There was a festive mood with music, food and decorations at Zimbabwe’s State House last Friday as Chinese investors signed a deal to build a $2.8 billion battery metals industrial park.
Zimbabwean authorities say the lithium, platinum and nickel production will be used to make solar batteries.
President Emmerson Mnangagwa said the project, about an hour’s drive northwest of Harare, would help turn around the decline of Zimbabwe’s economy.
“The mines-to-energy park will augment my government’s thrust of value addition and beneficiation of minerals, as well as bolster the crucial role that minerals’ value chain plays in the national industrialization agenda," he said. "It is set to mark the inception of a lithium ion battery chain in Zimbabwe. It is set to place Zimbabwe among the world’s producers of lithium ion batteries.”
Zimbabwe’s government plans to provide the land and minerals for the park, while the two Chinese companies investing will bring in machinery and needed funds.
Mnangagwa is aiming for a $12 billion mining industry in Zimbabwe by next year.
Lionel Mhlanga, director at Hong Kong Eagle International Holdings, one of the Chinese investors, said the project "will revolutionize the mining and energy sector of Zimbabwe, ensuring optimum value addition for all minerals extracted locally.
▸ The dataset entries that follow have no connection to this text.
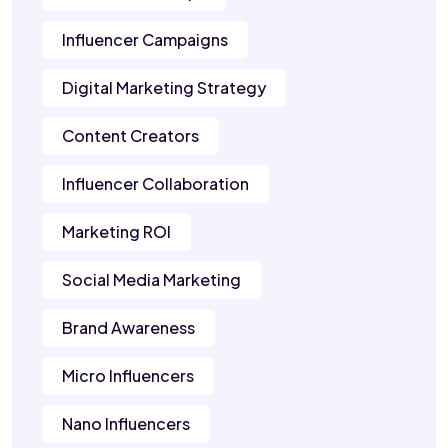
Influencer Campaigns
Digital Marketing Strategy
Content Creators
Influencer Collaboration
Marketing ROI
Social Media Marketing
Brand Awareness
Micro Influencers
Nano Influencers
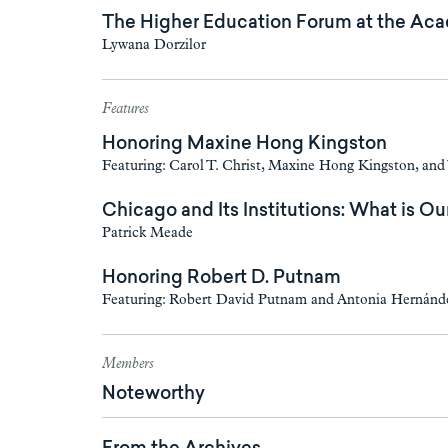
The Higher Education Forum at the Ac
Lywana Dorzilor
Features
Honoring Maxine Hong Kingston
Featuring: Carol T. Christ, Maxine Hong Kingston, an
Chicago and Its Institutions: What is Ou
Patrick Meade
Honoring Robert D. Putnam
Featuring: Robert David Putnam and Antonia Hernánd
Members
Noteworthy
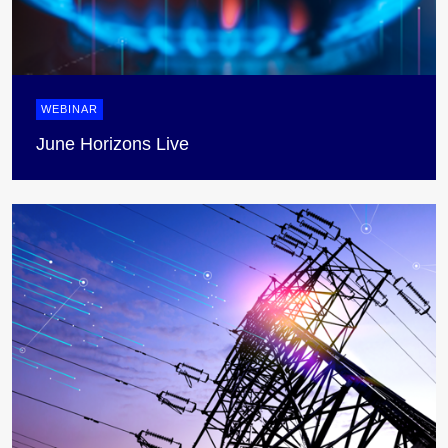
WEBINAR
June Horizons Live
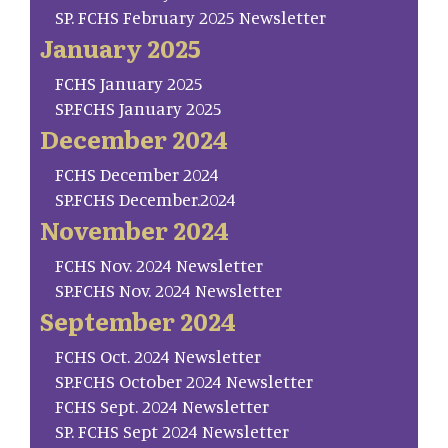
SP. FCHS February 2025 Newsletter
January 2025
FCHS January 2025
SP.FCHS January 2025
December 2024
FCHS December 2024
SP.FCHS December.2024
November 2024
FCHS Nov. 2024 Newsletter
SP.FCHS Nov. 2024 Newsletter
September 2024
FCHS Oct. 2024 Newsletter
SP.FCHS October 2024 Newsletter
FCHS Sept. 2024 Newsletter
SP. FCHS Sept 2024 Newsletter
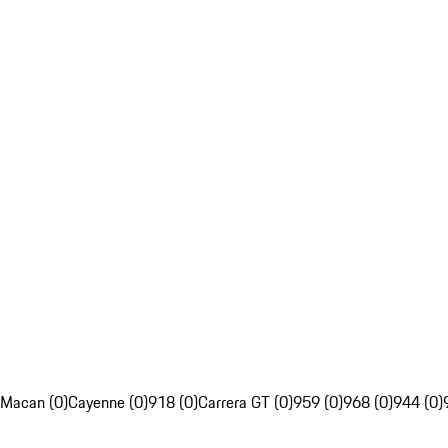
Macan (0)
Cayenne (0)
918 (0)
Carrera GT (0)
959 (0)
968 (0)
944 (0)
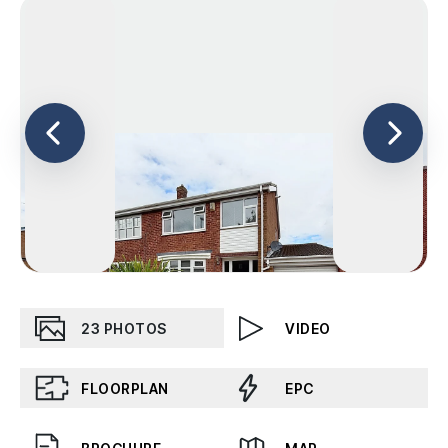
23
PHOTOS
VIDEO
FLOORPLAN
EPC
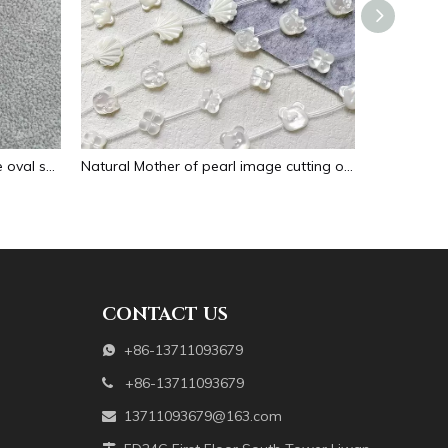
Natural Mother of pearl necklace oval shape carving pendant for women jewelry image design embossment face flower design
Natural Mother of pearl image cutting oval cabochon embossment for pendant inlay design black shell women necklace making
CONTACT US
+86-13711093679

+86-13711093679

13711093679@163.com

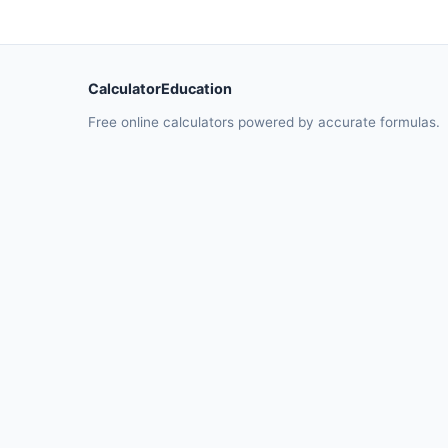
CalculatorEducation
Free online calculators powered by accurate formulas.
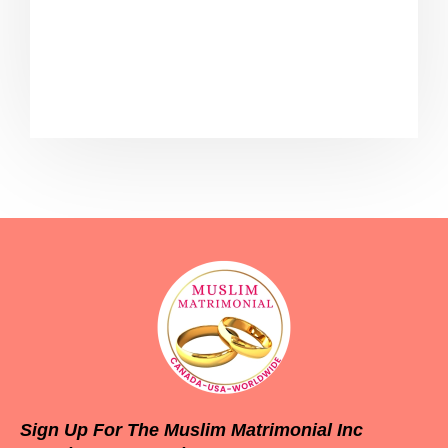
package. Please ensure that you are
registered and have already purchased
the subscription for Bronze Package
Sign Up For The Muslim Matrimonial Inc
Zimbabwe is endowed with most if not all minerals needed in this clean energy drive. Eagle International Investment Holdings and Pacific Goal Investment are partnering with the government of Zimbabwe to set up this industrial park. This multibillion-dollar project, on completion, will have a turnover exceeding $13 billion annually.”
But critics note Zimbabwe has announced several multibillion-dollar projects in recent years that fell apart, include mining by Russian investors for platinum and Chinese for diamonds.
The projects that do go forward rarely benefit ordinary Zimbabweans, said opposition lawmaker and rights activist Daniel Molokele.
"The mining model that we have, which favors countries such as China, is a big disadvantage for the poor people of Zimbabwe because the investment method is called extractive mining," he said. "It’s to the advantage of the investor [rather] than to local communities. So Zimbabwe is not benefiting — at least at common citizen level — until and unless we come up with a mining model that favors local communities, that allows for shareholding and profiting for local communities in all mining investments.”
Zimbabwe is home to valuable minerals such as gold, iron, diamonds, lithium, platinum and chrome. But the World Bank says half of Zimbabweans live on less than $1 per day.
Farai Maguwu, the director of the Centre for Natural Resource Governance, a group working to improve governance of Zimbabwe’s natural resources, said the metals park deal needs to be transparent and aimed at helping locals, or else Zimbabwe will remain a resource-cursed country.
“If the government is merely looking at creating jobs, then that’s a very minimal expectation that we can have out of this project," he said. "What we see with the Chinese in Zimbabwe is that everything they are getting, they are taking to China. That’s why the influx of Chinese investors in Zimbabwe is not contributing anything, even to liquidity, in our financial sector, simply because the Zimbabweans are not involved in these projects. We are simply giving them access to our resources without any plan.”
The battery metals park is expected to be up to 50 square kilometers in size when completed in about three years.